Sixteen Arizona children have died of abuse or neglect so far this year. I would love to tell you how many of those children died while CPS was supposed to be watching. But I can't.

The law says CPS must "promptly" provide summary information when a child dies or nearly dies of maltreatment and then "promptly" provide further details to anyone who asks, after consulting with prosecutors.

To its credit, CPS maintains a Web site to report those summary details. Just don't expect the report to be "prompt," and when it is eventually filed, don't look for any actual details.

Like the child's last name. Or the date the child died. Or how the child died. Or whether the child died while CPS should have been watching.

In the case of Schala Vera, CPS says it had no prior reports involving Witbracht or Sanders. That, however, doesn't mean that CPS wasn't involved with the child.

CPS spokesman Steve Meissner says the agency is following the law.

"All this is being done at the advice of our attorneys; that's the only thing I can tell you," he said. "I'm told this is what the law requires."

If so, then the law needs to be changed - again.

Consider the case of Natalia Santillan, a 3-year-old who died on April 7, beaten and burned, Peoria police say, by her uncle's live-in girlfriend, Ayrin Vick. As of Tuesday, CPS still hadn't posted summary information on Natalia's death. (An oversight, I was told). The case file - which took me more than a month to get - has so much information blacked out that it's hard to tell what CPS did - or didn't do.

A friend of the family has told me she made two calls to CPS.

"They never responded to me," she said. "I told them if they decided to take the baby, I would be more than happy to take her."

CPS says it had no prior reports that Vick was abusing Natalia. There were other reports that the child was being harmed. What CPS did about it, however, we will never know.

Consider the case of Rachel Green. CPS reported on Aug. 26 that a 1-year-old named Rachel died of neglect in Tucson and that Elisa and Shaun Green of Tempe were the "alleged perpetrators."

"CPS has no prior reports alleging abuse or neglect of Rachel by Elisa or Shaun Green," CPS reports on its Web site.

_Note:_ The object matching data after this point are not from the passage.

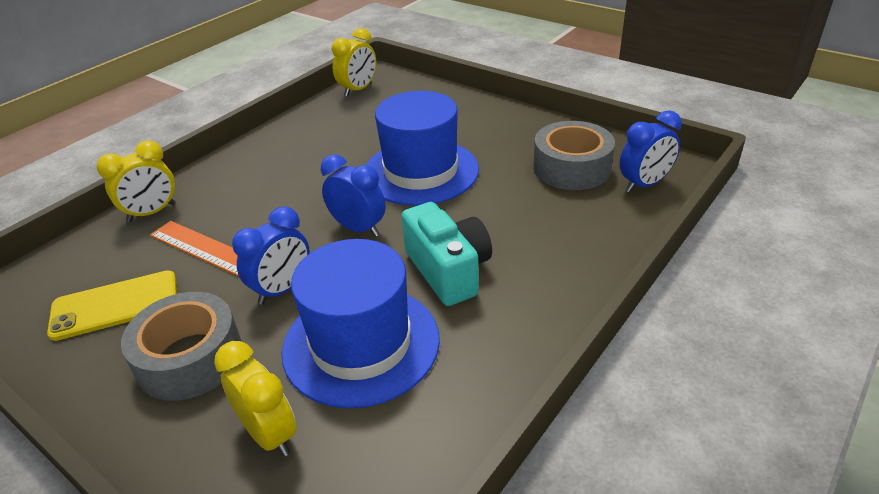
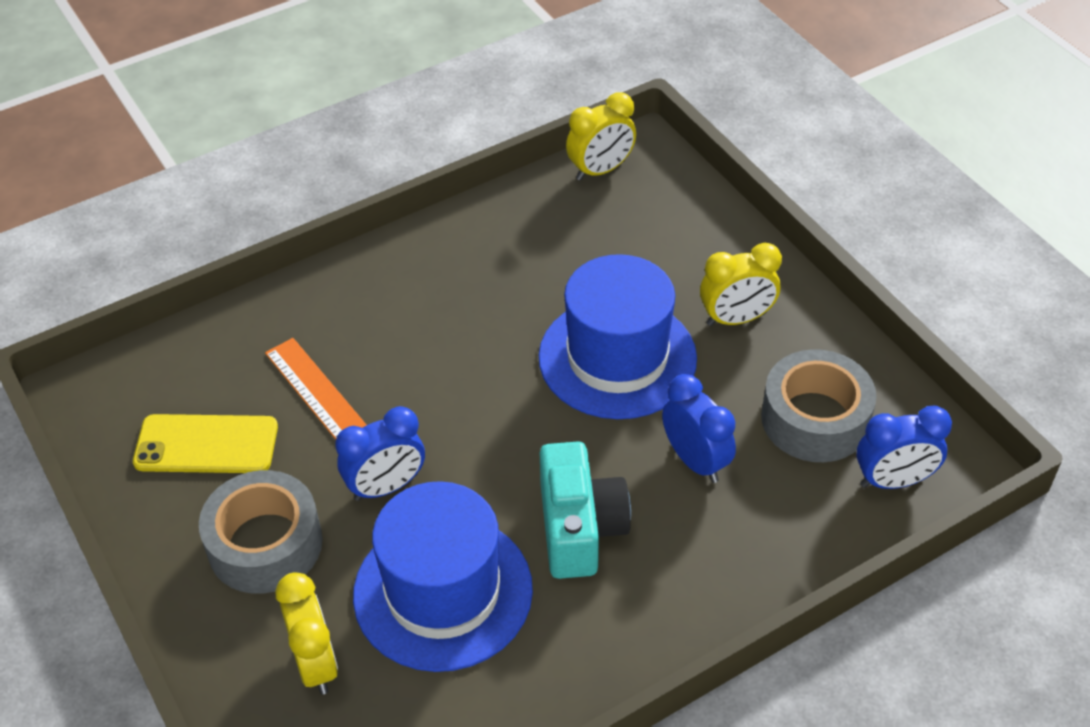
camera: 20 degrees right, 10 degrees up
yellow clock [97,140,176,222] -> yellow clock moved to [700,243,782,326]
blue clock [321,154,386,237] -> blue clock moved to [662,374,736,483]

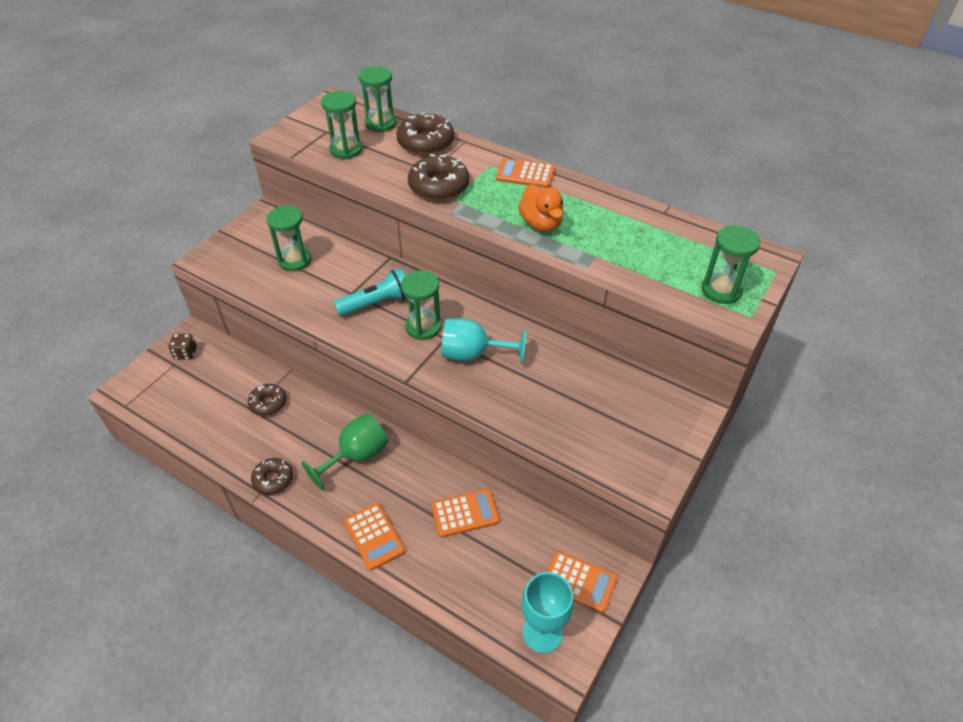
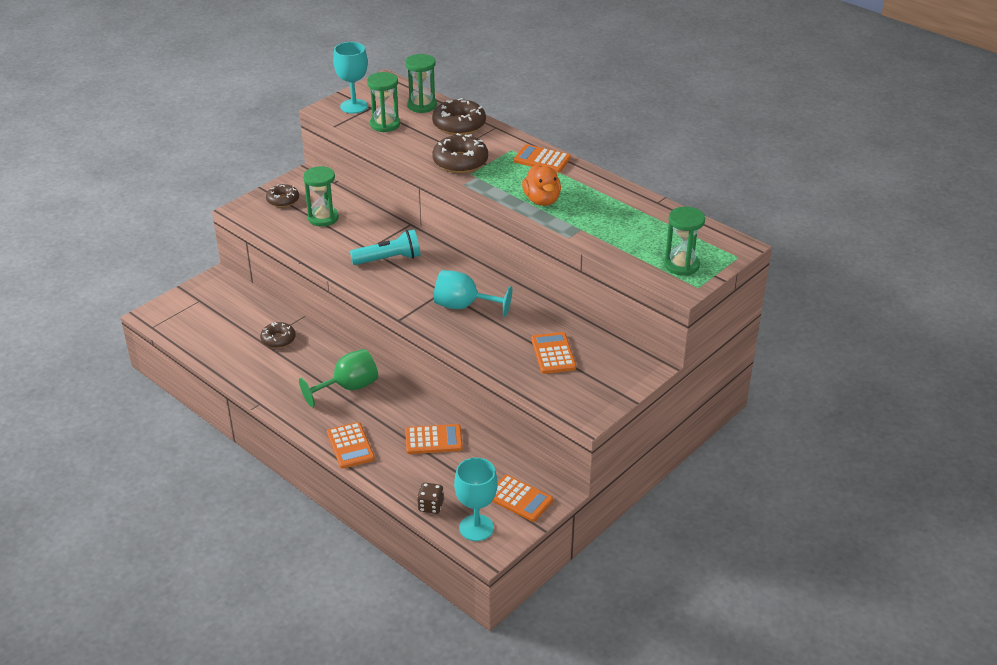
camera: 10 degrees right, 10 degrees down
brown dice [169,334,197,360] -> brown dice moved to [417,483,444,514]
brown donut [251,458,293,495] -> brown donut moved to [266,184,299,207]
green hourglass [401,271,442,340] -> none
none -> turquoise goblet [333,42,368,114]
none -> orange calculator [531,332,576,374]

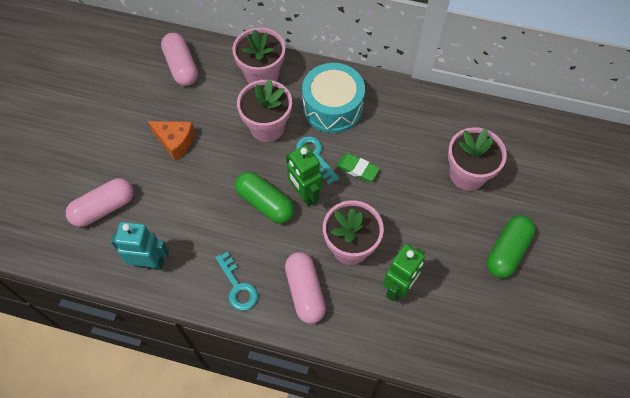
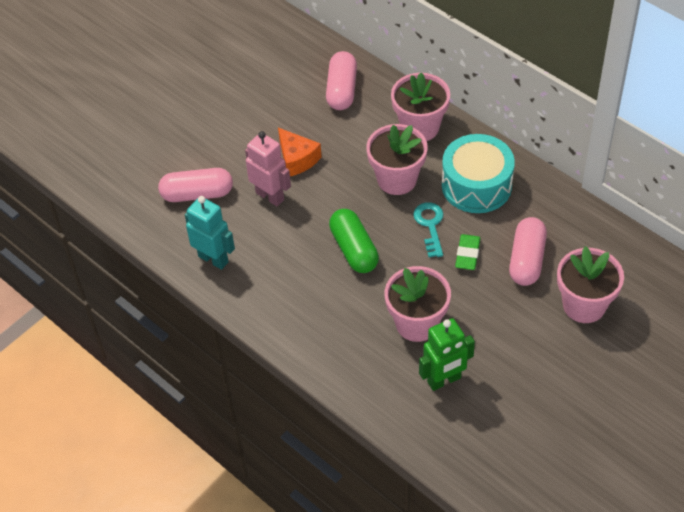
camera: 30 degrees right, 10 degrees down
turquoise key [215,252,258,311] -> none
pink capsule [285,252,326,324] -> pink capsule moved to [509,217,547,286]
green robot [286,145,322,207] -> none
green eraser [336,153,380,182] -> green eraser turned 45 degrees clockwise [455,234,481,270]
green capsule [487,215,536,278] -> none
none -> pink robot [245,131,291,206]

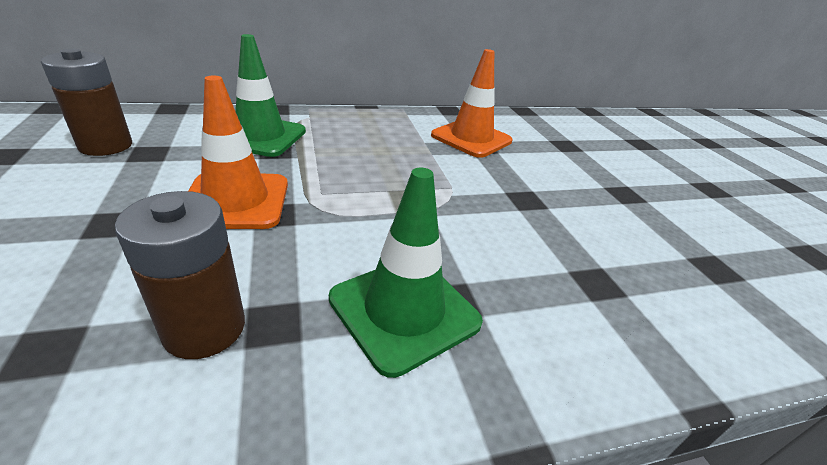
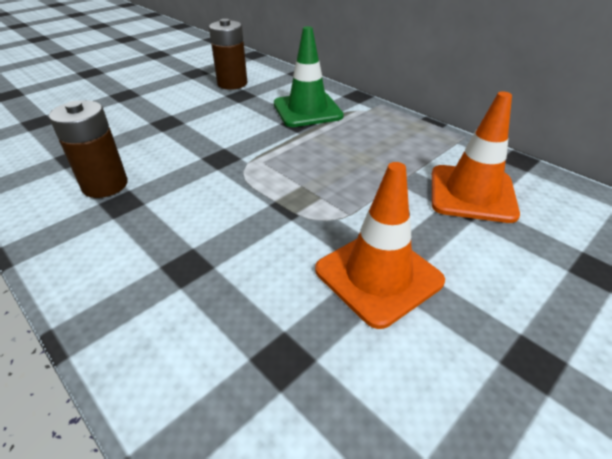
camera: 65 degrees right, 5 degrees up
orange traffic cone [188,75,288,229] -> orange traffic cone moved to [315,162,445,329]
green traffic cone [329,168,483,378] -> none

Yet the Arizona Daily Star reports that court records show the Greens - who live in Tucson, not Tempe - have had extensive dealings with CPS. Their children were taken from them because of failure to thrive but were returned last year, after the couple took parenting lessons and completed a CPS case plan.

The Star reports that court records say the parents continued to neglect their kids following their return and that CPS has now filed to sever their parental rights.

Rachel died on July 8, after she was left unattended in a bathtub with two siblings, both under age 4. Police said the mother was making pancakes while the father watched a movie.

I asked Meissner how CPS could say it had "no prior reports alleging abuse or neglect of Rachel by Elisa or Shaun Green" when the agency had reported continued neglect since the children's return in 2008.

He declined to comment, citing the need to consult with the prosecutor.

"We don't want to do anything that would hinder a prosecution and that means we need to be careful," he said.

Oh, I'm all for being careful. I just wonder what they're really trying to protect - a murder case or themselves?